Mandate vs. No Mandate
But if states acted on their own to replace the federal mandate, the new report finds that, compared with having no mandate:
- Millions more people would gain health insurance
Implementing state individual mandates across the country in 2019, when the federal penalties are lifted, would reduce the number of uninsured by 3.9 million — a decrease of 11.4 percent. In 2022, there would be 7.5 million fewer uninsured Americans.
- Premiums would drop by an average of nearly 12 percent
If all states adopted an individual mandate, marketplace premiums would fall by an average of 11.8 percent. The impact would vary across states, depending on how many healthy people reenroll in the marketplaces. The larger the share of healthy enrollees in individually purchased plans today, the greater the impact on premium rates. In New Mexico, premiums would decrease by more than 20 percent, and they would drop by 15 percent or more in Colorado, the District of Columbia, Kentucky, Nevada, North Dakota, Washington, and West Virginia.
- Montana, West Virginia, North Dakota, and Kentucky would see the largest uptakes, percentage-wise, in coverage
Mandates in these states would reduce the number of uninsured residents by more than 20 percent, as more people enroll in individually purchased plans, Medicaid, or the Children’s Health Insurance Program. In California, 389,000 people would gain coverage under a state mandate.

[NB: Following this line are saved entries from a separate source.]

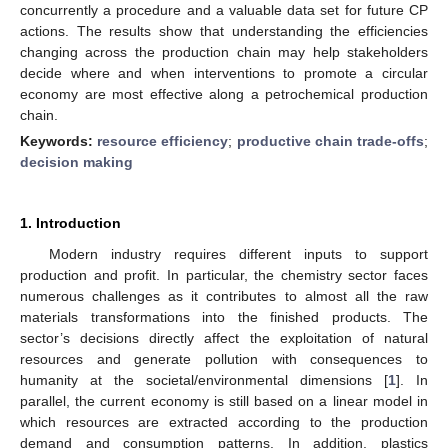
concurrently a procedure and a valuable data set for future CP
actions. The results show that understanding the efficiencies
changing across the production chain may help stakeholders
decide where and when interventions to promote a circular
economy are most effective along a petrochemical production
chain.
Keywords:
resource efficiency
;
productive chain trade-offs
;
decision making
1. Introduction
Modern industry requires different inputs to support
production and profit. In particular, the chemistry sector faces
numerous challenges as it contributes to almost all the raw
materials transformations into the finished products. The
sector’s decisions directly affect the exploitation of natural
resources and generate pollution with consequences to
humanity at the societal/environmental dimensions [
1
]. In
parallel, the current economy is still based on a linear model in
which resources are extracted according to the production
demand and consumption patterns. In addition, plastics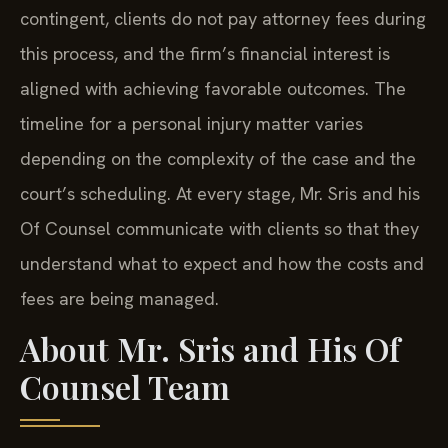
contingent, clients do not pay attorney fees during
this process, and the firm’s financial interest is
aligned with achieving favorable outcomes. The
timeline for a personal injury matter varies
depending on the complexity of the case and the
court’s scheduling. At every stage, Mr. Sris and his
Of Counsel communicate with clients so that they
understand what to expect and how the costs and
fees are being managed.
About Mr. Sris and His Of
Counsel Team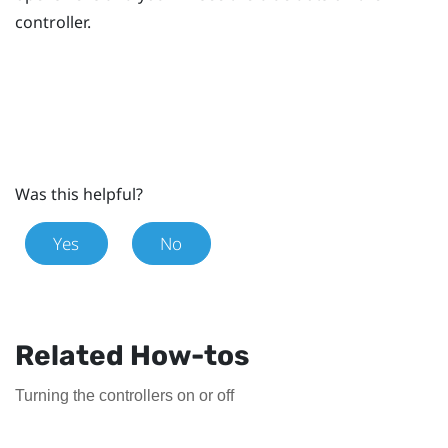
controller.
Was this helpful?
Yes
No
Related How-tos
Turning the controllers on or off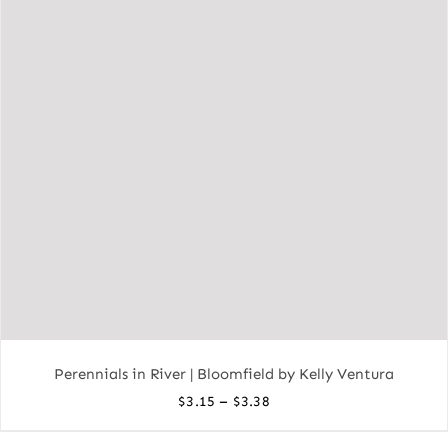
Perennials in River | Bloomfield by Kelly Ventura
Price
–
$
3.15
$
3.38
range: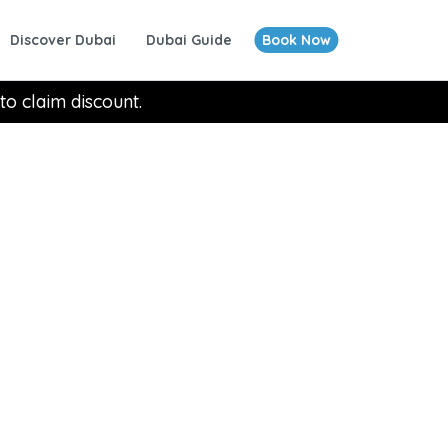
Discover Dubai
Dubai Guide
Book Now
to claim discount.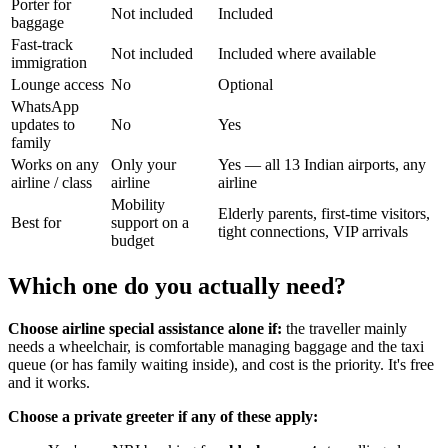
Porter for
Not included
Included
baggage
Fast-track
Not included
Included where available
immigration
Lounge access
No
Optional
WhatsApp
updates to
No
Yes
family
Works on any
Only your
Yes — all 13 Indian airports, any
airline / class
airline
airline
Mobility
Elderly parents, first-time visitors,
Best for
support on a
tight connections, VIP arrivals
budget
Which one do you actually need?
Choose airline special assistance alone if:
the traveller mainly
needs a wheelchair, is comfortable managing baggage and the taxi
queue (or has family waiting inside), and cost is the priority. It's free
and it works.
Choose a private greeter if any of these apply: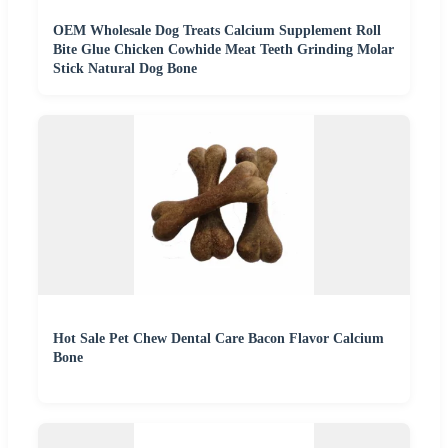
OEM Wholesale Dog Treats Calcium Supplement Roll
Bite Glue Chicken Cowhide Meat Teeth Grinding Molar
Stick Natural Dog Bone
Hot Sale Pet Chew Dental Care Bacon Flavor Calcium
Bone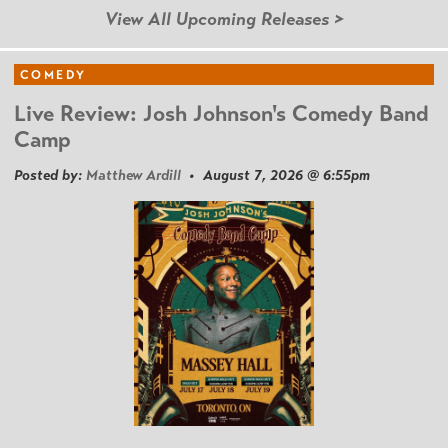
View All Upcoming Releases >
COMEDY
Live Review: Josh Johnson's Comedy Band
Camp
Posted by:
Matthew Ardill
• August 7, 2026 @ 6:55pm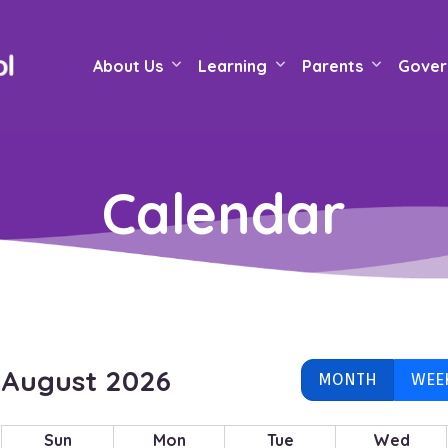
About Us
Learning
Parents
Gover
Calendar
August 2026
MONTH
WEE
Sun
Mon
Tue
Wed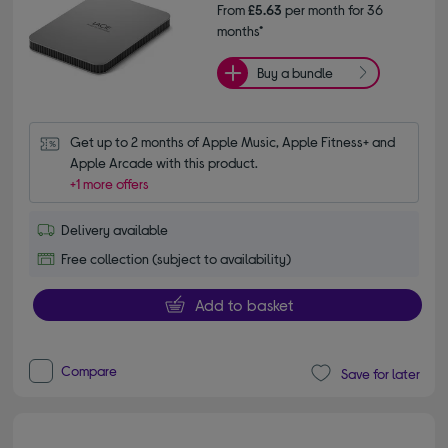
From
£5.63
per month for 36
months*
Buy a bundle
Get up to 2 months of Apple Music, Apple Fitness+ and 
Apple Arcade with this product.
+1 more offers
Delivery available
Free collection (subject to availability)
Add to basket
Compare
Save for later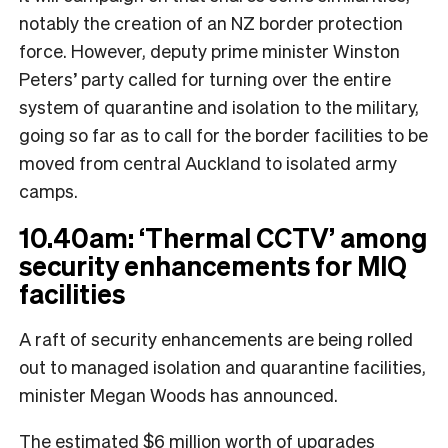
notably the creation of an NZ border protection
force. However, deputy prime minister Winston
Peters’ party called for turning over the entire
system of quarantine and isolation to the military,
going so far as to call for the border facilities to be
moved from central Auckland to isolated army
camps.
10.40am: ‘Thermal CCTV’ among
security enhancements for MIQ
facilities
A raft of security enhancements are being rolled
out to managed isolation and quarantine facilities,
minister Megan Woods has announced.
The estimated $6 million worth of upgrades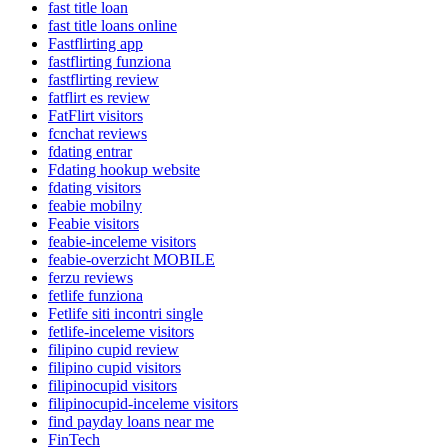
fast title loan
fast title loans online
Fastflirting app
fastflirting funziona
fastflirting review
fatflirt es review
FatFlirt visitors
fcnchat reviews
fdating entrar
Fdating hookup website
fdating visitors
feabie mobilny
Feabie visitors
feabie-inceleme visitors
feabie-overzicht MOBILE
ferzu reviews
fetlife funziona
Fetlife siti incontri single
fetlife-inceleme visitors
filipino cupid review
filipino cupid visitors
filipinocupid visitors
filipinocupid-inceleme visitors
find payday loans near me
FinTech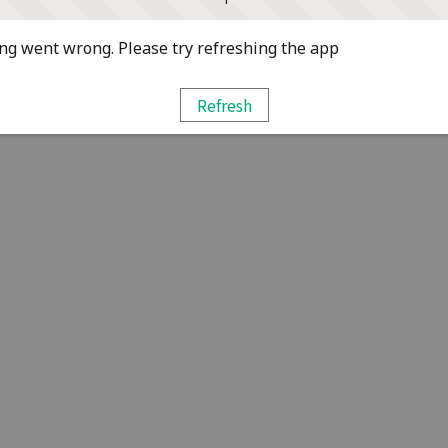
g went wrong. Please try refreshing the app
Refresh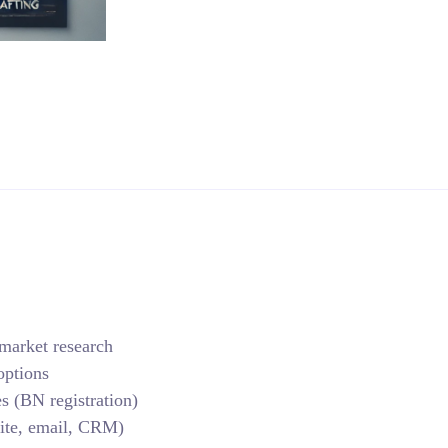
 market research
options
s (BN registration)
ite, email, CRM)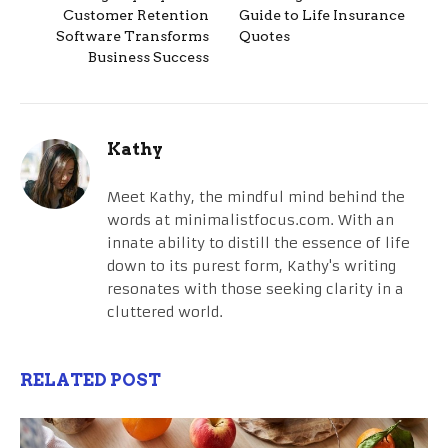
Customer Retention
Guide to Life Insurance
Software Transforms
Quotes
Business Success
Kathy
Meet Kathy, the mindful mind behind the
words at minimalistfocus.com. With an
innate ability to distill the essence of life
down to its purest form, Kathy's writing
resonates with those seeking clarity in a
cluttered world.
RELATED POST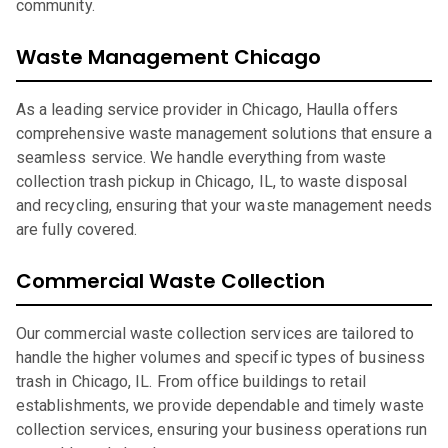
community.
Waste Management Chicago
As a leading service provider in Chicago, Haulla offers
comprehensive waste management solutions that ensure a
seamless service. We handle everything from waste
collection trash pickup in Chicago, IL, to waste disposal
and recycling, ensuring that your waste management needs
are fully covered.
Commercial Waste Collection
Our commercial waste collection services are tailored to
handle the higher volumes and specific types of business
trash in Chicago, IL. From office buildings to retail
establishments, we provide dependable and timely waste
collection services, ensuring your business operations run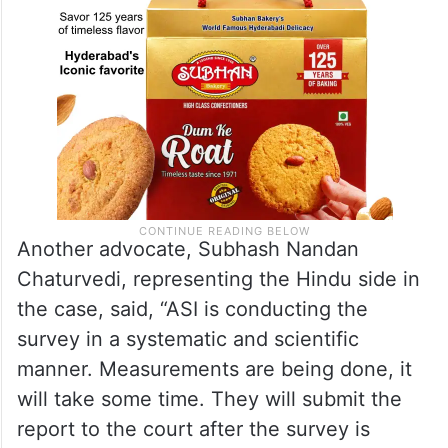
Another advocate, Subhash Nandan
Chaturvedi, representing the Hindu side in
the case, said, “ASI is conducting the
survey in a systematic and scientific
manner. Measurements are being done, it
will take some time. They will submit the
report to the court after the survey is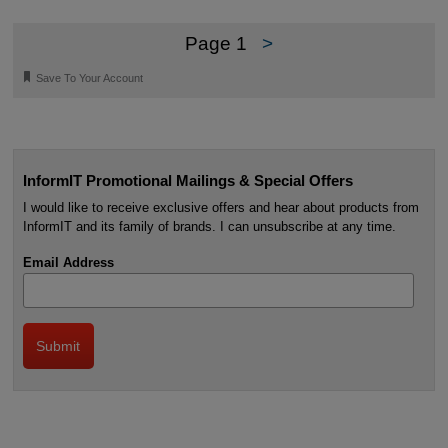
Page 1
>
🔖
Save To Your Account
InformIT Promotional Mailings & Special Offers
I would like to receive exclusive offers and hear about products from
InformIT and its family of brands. I can unsubscribe at any time.
Email Address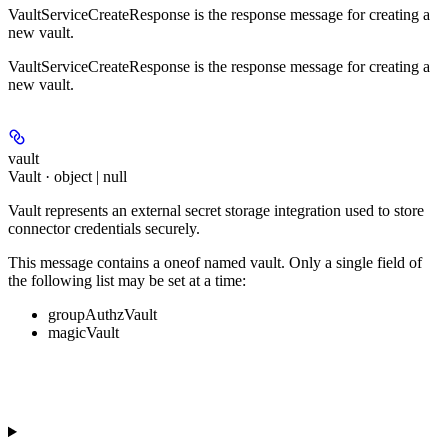
VaultServiceCreateResponse is the response message for creating a
new vault.
VaultServiceCreateResponse is the response message for creating a
new vault.
vault
Vault · object | null
Vault represents an external secret storage integration used to store
connector credentials securely.
This message contains a oneof named vault. Only a single field of
the following list may be set at a time:
groupAuthzVault
magicVault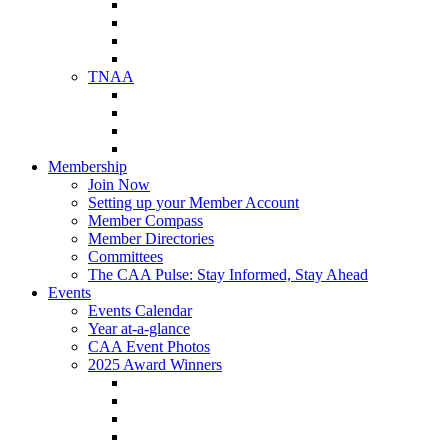
NAA Member Benefits
NAA Upcoming Meetings
NAA Federal Advocacy
NAA Education Institute
TNAA
About TNAA
TNAA Events Calendar
Contact TNAA
TNAA Advocacy
Membership
Join Now
Setting up your Member Account
Member Compass
Member Directories
Committees
The CAA Pulse: Stay Informed, Stay Ahead
Events
Events Calendar
Year at-a-glance
CAA Event Photos
2025 Award Winners
Star Award Winners
Beautification Winners
Trade Show Awards
Food Drive Awards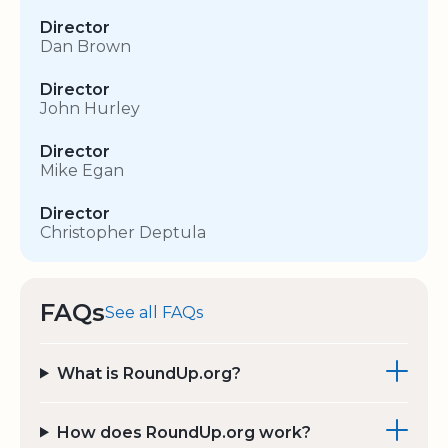
Director
Dan Brown
Director
John Hurley
Director
Mike Egan
Director
Christopher Deptula
FAQs
See all FAQs
What is RoundUp.org?
How does RoundUp.org work?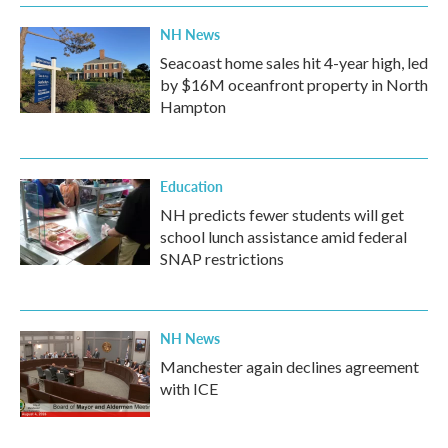
NH News
Seacoast home sales hit 4-year high, led
by $16M oceanfront property in North
Hampton
Education
NH predicts fewer students will get
school lunch assistance amid federal
SNAP restrictions
NH News
Manchester again declines agreement
with ICE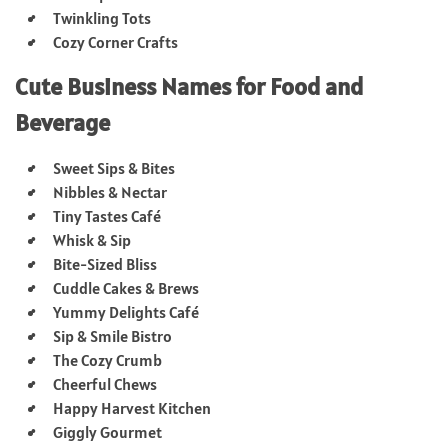
Twinkling Tots
Cozy Corner Crafts
Cute Business Names for Food and
Beverage
Sweet Sips & Bites
Nibbles & Nectar
Tiny Tastes Café
Whisk & Sip
Bite-Sized Bliss
Cuddle Cakes & Brews
Yummy Delights Café
Sip & Smile Bistro
The Cozy Crumb
Cheerful Chews
Happy Harvest Kitchen
Giggly Gourmet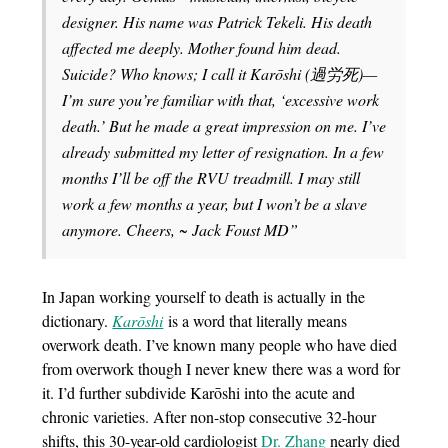
designer. His name was Patrick Tekeli. His death
affected me deeply. Mother found him dead.
Suicide? Who knows; I call it Karōshi (過労死)—
I’m sure you’re familiar with that, ‘excessive work
death.’ But he made a great impression on me. I’ve
already submitted my letter of resignation. In a few
months I’ll be off the RVU treadmill. I may still
work a few months a year, but I won’t be a slave
anymore. Cheers, ~ Jack Foust MD”
In Japan working yourself to death is actually in the
dictionary.
Karōshi
is a word that literally means
overwork death. I’ve known many people who have died
from overwork though I never knew there was a word for
it. I’d further subdivide Karōshi into the acute and
chronic varieties. After non-stop consecutive 32-hour
shifts, this 30-year-old cardiologist
Dr. Zhang
nearly died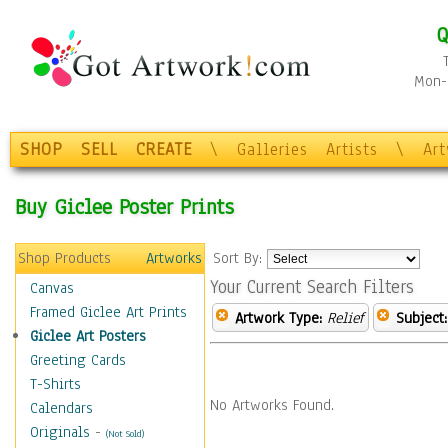
Q
Mon-F
SHOP
SELL
CREATE
\
Galleries
Artists
\
Ar
Buy Giclee Poster Prints
Shop Products
Artworks
Sort By:
Your Current Search Filters
Canvas
Framed Giclee Art Prints
Artwork Type:
Relief
Subject:
Giclee Art Posters
Greeting Cards
T-Shirts
No Artworks Found.
Calendars
Originals
-
(Not Sold)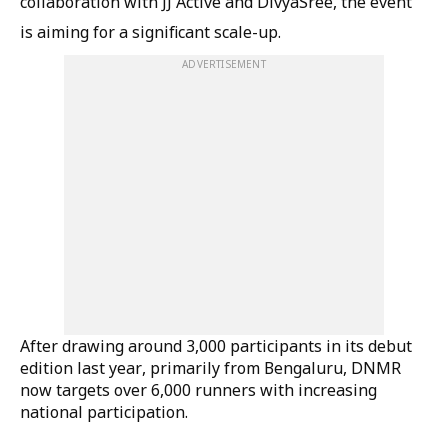
collaboration with JJ Active and DivyaSree, the event
is aiming for a significant scale-up.
ADVERTISEMENT
After drawing around 3,000 participants in its debut
edition last year, primarily from Bengaluru, DNMR
now targets over 6,000 runners with increasing
national participation.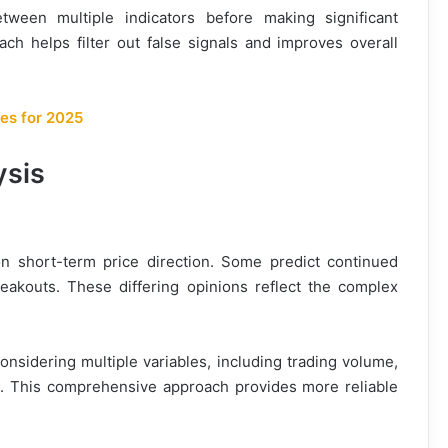
tween multiple indicators before making significant
ach helps filter out false signals and improves overall
es for 2025
ysis
on short-term price direction. Some predict continued
reakouts. These differing opinions reflect the complex
onsidering multiple variables, including trading volume,
s. This comprehensive approach provides more reliable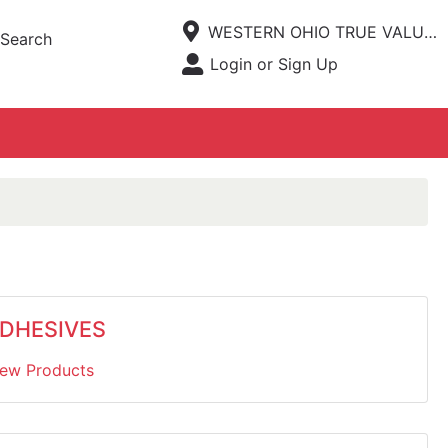
Current Store
WESTERN OHIO TRUE VALUE HARDWARE
Search
Open Site Menu
Login or Sign Up
Site Menu
DHESIVES
iew Products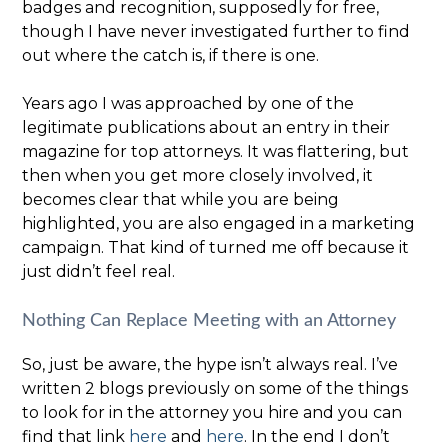
badges and recognition, supposedly for free,
though I have never investigated further to find
out where the catch is, if there is one.
Years ago I was approached by one of the
legitimate publications about an entry in their
magazine for top attorneys. It was flattering, but
then when you get more closely involved, it
becomes clear that while you are being
highlighted, you are also engaged in a marketing
campaign. That kind of turned me off because it
just didn’t feel real.
Nothing Can Replace Meeting with an Attorney
So, just be aware, the hype isn’t always real. I’ve
written 2 blogs previously on some of the things
to look for in the attorney you hire and you can
find that link
here
and
here
. In the end I don’t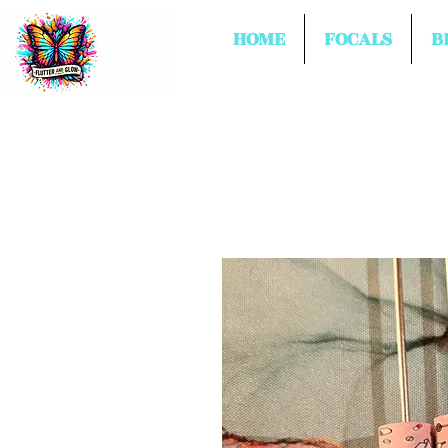
HOME
FOCALS
B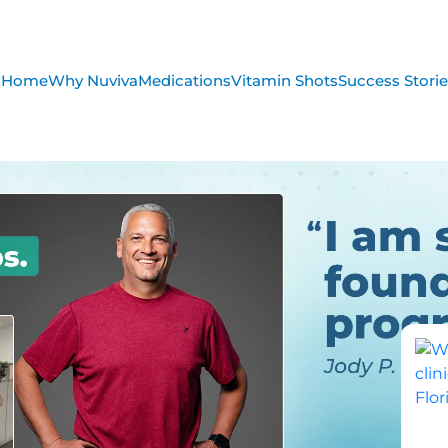
Home
Why Nuviva
Medications
Vitamin Shots
Success Stori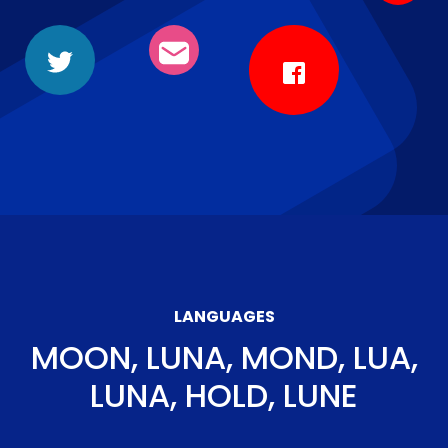
LANGUAGES
MOON, LUNA, MOND, LUA,
LUNA, HOLD, LUNE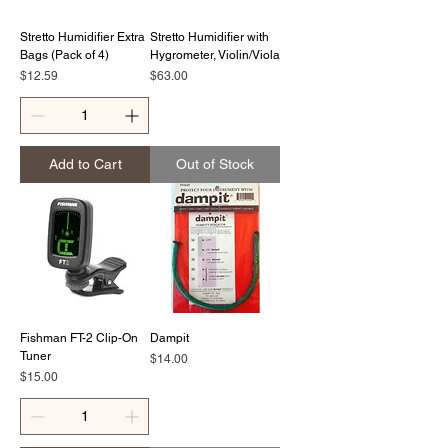
Stretto Humidifier Extra
Stretto Humidifier with
Bags (Pack of 4)
Hygrometer, Violin/Viola
Price
Price
$12.59
$63.00
Add to Cart
Out of Stock
Fishman FT-2 Clip-On
Dampit
Tuner
Price
$14.00
Price
$15.00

- Uncompensated care costs would decline dramatically
When patients are uninsured and can’t pay their medical bills, state and federal governments, as well as physicians, hospitals, and community health centers, absorb the costs of this uncompensated care. As more people gain coverage under state mandates, demand for uncompensated care would fall by $11.4 billion nationally, the new report finds. In Texas, uncompensated care costs would fall by $1.2 billion; in California, by $892 million; in Florida, by $747 million; and, in Georgia, by $548 million.
From the experts:
Linda Blumberg, an author of the study and Institute Fellow in the Health Policy Center at the Urban Institute
“Although the repeal of the individual mandate penalty will have negative effects across our health care system, states can act to keep their health insurance markets stable and affordable by offsetting the expected coverage losses and premium increases beginning in 2019.”
David Blumenthal, M.D., Commonwealth Fund President
“Because of the ACA, more people have health insurance than ever before, and people with health problems can’t be denied coverage or charged more because of their condition. With the repeal of the individual mandate penalty, this report shows how states can exercise their own authorities to reduce the number of uninsured and make insurance more affordable for their residents.”
Additional Scorecard Findings
The report outlines the additional benefits of individual mandates for state economies. These include:
- Increased flow of federal dollars: With the passage of state-level mandates, the flow of federal dollars would increase to 27 states plus the District of Columbia, as more people enroll in Medicaid or take advantage of marketplace premium tax credits. In 21 states, federal spending would decline slightly under a mandate as a result of lower marketplace premiums and the consequent decrease in average premium subsidies.
- Increased state revenue: If every state implemented mandates effective in 2019, 8.8 million families would pay financial penalties to their state department of revenue for not complying with the law, amounting to $7.4 billion. Average penalties per family would range from a low of $630 in West Virginia to a high of $1,270 in Delaware.
By legislating comparable mandate penalties, states can mitigate the negative coverage and premium effects caused by eliminating the ACA’s individual mandate in 2019. Massachusetts, for example, legislated its own individual mandate in 2006 and New Jersey did so this year. Legislation has also been considered, but did not pass, in Maryland, Hawaii, and Connecticut. In the District of Columbia, an individual mandate passed as part of a larger budget bill and is expected to be signed by the mayor. However, there are riders to the D.C. budget in the U.S. House of Representatives intended to inhibit implementation, although it is not clear they would be successful.
The study’s authors note that state-level mandates face significant challenges. Some states, for example, do not have state income taxes, and new financial structures would have to be developed to collect individual mandate penalties. Other state political environments are not conducive to enacting individual mandate legislation, even in states where governors and state policymakers generally support the ACA.